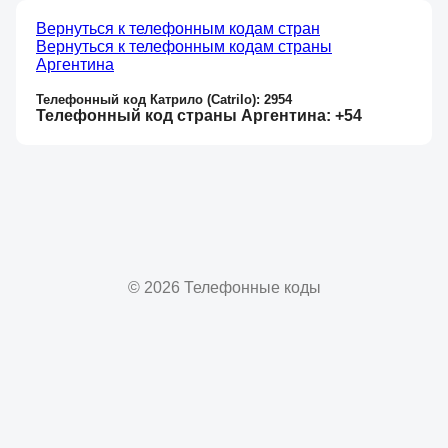
Вернуться к телефонным кодам стран
Вернуться к телефонным кодам страны
Аргентина
Телефонный код Катрило (Catrilo): 2954
Телефонный код страны Аргентина: +54
© 2026 Телефонные коды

--*--

THE TASK: What lines of the material above contain "Вернуться"? Return each of them.

EXERCISE OUTPUT:
Вернуться к телефонным кодам стран
Вернуться к телефонным кодам страны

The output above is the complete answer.